The delay in queues can also tilt the balance in favour of car usage instead for those that have  or choose this option. Let us say the Papanui/Main North Road chokepoints contributes to the loss of the potential weekly patronage of 300 individuals who commute to work or tertiary study  etc each working day, averaging 10 trips per week (45 weeks per year - allowing annual holidays, statuary holidays and sickness). These are  patrons who tried the service but decide against bus use because of perceived slowness and  the Papanui-Northlands chokepoint is the image that most commonly springs  to  their minds when they tell others why they decided to buy or use  a car instead. This prepresents loss of potential 3000 trips per week times 45 weeks a year = 158,400 passenger trips per year or (Metrocard) revenue of  $138,000, one zone users only counted. 

These figures are purely hypothetical but you can probably get the ghist!!

The battle to move buses from the back of the queue into the fastest and smartest way to get around the city is fought and won in seconds and minutes. Not least because if route gets to point A on time every working night, then passengers can transfer to bus B at the same location 10 minutes later.
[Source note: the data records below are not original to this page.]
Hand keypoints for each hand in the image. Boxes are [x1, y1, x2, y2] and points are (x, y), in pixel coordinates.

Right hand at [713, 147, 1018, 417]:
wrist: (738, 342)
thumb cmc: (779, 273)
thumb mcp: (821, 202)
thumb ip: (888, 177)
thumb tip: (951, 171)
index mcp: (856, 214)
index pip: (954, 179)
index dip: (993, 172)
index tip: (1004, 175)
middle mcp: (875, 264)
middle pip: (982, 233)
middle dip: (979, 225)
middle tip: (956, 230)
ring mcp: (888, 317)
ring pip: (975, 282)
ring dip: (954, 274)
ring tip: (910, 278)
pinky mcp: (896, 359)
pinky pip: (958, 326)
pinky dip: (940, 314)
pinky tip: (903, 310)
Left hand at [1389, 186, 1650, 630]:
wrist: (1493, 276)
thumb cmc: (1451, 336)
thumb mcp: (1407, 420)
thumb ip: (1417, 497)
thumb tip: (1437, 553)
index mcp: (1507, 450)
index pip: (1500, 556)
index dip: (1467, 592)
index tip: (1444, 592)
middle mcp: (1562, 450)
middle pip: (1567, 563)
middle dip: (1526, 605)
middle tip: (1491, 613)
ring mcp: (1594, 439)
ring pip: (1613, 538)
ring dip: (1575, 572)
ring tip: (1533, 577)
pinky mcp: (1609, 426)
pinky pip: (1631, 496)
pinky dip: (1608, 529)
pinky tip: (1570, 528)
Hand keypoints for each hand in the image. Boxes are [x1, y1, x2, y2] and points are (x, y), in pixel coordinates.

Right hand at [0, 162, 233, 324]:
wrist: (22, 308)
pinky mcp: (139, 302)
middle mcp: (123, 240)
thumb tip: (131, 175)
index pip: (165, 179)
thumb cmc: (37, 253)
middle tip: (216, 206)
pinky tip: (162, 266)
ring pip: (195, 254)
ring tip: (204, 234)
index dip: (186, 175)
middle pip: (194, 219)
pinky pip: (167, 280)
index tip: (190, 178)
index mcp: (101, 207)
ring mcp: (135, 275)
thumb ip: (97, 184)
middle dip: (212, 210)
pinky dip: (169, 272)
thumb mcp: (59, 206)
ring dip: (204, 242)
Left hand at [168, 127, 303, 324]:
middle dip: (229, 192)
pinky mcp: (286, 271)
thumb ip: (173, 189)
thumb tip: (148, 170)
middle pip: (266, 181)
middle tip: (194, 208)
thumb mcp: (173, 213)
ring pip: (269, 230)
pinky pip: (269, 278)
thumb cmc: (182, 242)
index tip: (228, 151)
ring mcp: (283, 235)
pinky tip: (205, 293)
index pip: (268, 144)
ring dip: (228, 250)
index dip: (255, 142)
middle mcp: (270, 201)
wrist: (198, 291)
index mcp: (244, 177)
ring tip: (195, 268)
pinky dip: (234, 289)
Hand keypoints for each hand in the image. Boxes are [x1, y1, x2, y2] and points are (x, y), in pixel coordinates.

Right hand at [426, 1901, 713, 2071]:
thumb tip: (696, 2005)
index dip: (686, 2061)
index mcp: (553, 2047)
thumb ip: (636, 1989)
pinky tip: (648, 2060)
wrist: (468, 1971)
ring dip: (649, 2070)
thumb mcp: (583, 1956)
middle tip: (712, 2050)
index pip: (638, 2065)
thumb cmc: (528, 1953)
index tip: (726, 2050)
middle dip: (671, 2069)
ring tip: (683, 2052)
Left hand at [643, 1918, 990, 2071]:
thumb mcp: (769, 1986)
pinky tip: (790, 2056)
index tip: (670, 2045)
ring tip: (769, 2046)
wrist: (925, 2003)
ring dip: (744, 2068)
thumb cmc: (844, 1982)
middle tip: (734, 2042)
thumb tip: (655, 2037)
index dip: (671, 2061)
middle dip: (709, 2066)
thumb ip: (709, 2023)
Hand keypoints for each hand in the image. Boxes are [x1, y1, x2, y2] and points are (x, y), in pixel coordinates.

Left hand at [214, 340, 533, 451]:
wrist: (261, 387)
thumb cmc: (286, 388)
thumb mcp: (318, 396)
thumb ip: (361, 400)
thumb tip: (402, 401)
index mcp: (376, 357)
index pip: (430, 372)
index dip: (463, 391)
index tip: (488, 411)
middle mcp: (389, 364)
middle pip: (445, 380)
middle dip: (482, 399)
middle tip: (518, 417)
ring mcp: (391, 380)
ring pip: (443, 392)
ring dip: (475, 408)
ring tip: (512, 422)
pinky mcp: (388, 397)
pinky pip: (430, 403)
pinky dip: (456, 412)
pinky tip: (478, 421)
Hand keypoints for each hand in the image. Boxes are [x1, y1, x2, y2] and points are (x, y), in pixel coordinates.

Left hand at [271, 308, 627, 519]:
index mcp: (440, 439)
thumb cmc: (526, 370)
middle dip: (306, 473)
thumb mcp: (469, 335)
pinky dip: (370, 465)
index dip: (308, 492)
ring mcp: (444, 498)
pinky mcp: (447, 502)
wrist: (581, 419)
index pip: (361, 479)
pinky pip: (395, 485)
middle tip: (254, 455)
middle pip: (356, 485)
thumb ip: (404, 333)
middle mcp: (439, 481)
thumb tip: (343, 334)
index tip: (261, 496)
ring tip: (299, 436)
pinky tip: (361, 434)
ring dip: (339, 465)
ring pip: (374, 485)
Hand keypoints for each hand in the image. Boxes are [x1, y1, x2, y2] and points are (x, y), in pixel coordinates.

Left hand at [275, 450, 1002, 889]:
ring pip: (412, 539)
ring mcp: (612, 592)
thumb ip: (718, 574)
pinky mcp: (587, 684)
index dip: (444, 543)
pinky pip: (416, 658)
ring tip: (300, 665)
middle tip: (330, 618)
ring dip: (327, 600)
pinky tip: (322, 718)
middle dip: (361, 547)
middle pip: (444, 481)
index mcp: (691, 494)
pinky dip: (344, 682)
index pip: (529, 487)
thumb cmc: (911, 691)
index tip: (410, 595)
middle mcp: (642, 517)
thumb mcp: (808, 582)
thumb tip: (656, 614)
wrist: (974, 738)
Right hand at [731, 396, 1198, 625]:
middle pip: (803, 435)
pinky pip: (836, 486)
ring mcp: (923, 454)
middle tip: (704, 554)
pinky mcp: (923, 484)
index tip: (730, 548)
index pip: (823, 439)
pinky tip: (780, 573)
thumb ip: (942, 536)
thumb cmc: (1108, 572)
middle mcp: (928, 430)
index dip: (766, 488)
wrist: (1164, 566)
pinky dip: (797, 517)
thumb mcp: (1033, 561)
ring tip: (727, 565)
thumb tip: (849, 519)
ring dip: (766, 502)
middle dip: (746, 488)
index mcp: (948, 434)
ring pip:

Which means predictability, reliability, easy to memorise travel patterns, journey options expanding exponentially.

When buses employ modern technology and are supported by local authorities and good scheduling they can cut  the perception that buses only travel in one direction A to B, or K to S, rather than every service inherently  takes you in every direction.

Although we often hear about how buses are subsidised we never hear about the real cost or costs that can be estimated of parking or Council's inaction or merely making token gestures towards public transport.

Why should ratepayers, taxpayers and bus users combined spend a whopping $68 million per year on a bus service that can't even deliver quality services on time, because Council will not create the necessary infrastructure. Is the real cost in lost status and effectiveness and patronage of buses into the tens of thousands.

If indeed we lose $138,000 of bus income, from this congestion point (one of about 20 around Christchurch) what is the real cost of subsidising those two or three car parks that make a clear run between two stops impossible, as shown by the placement of the carparks in the photo above? $10-20,000 per year?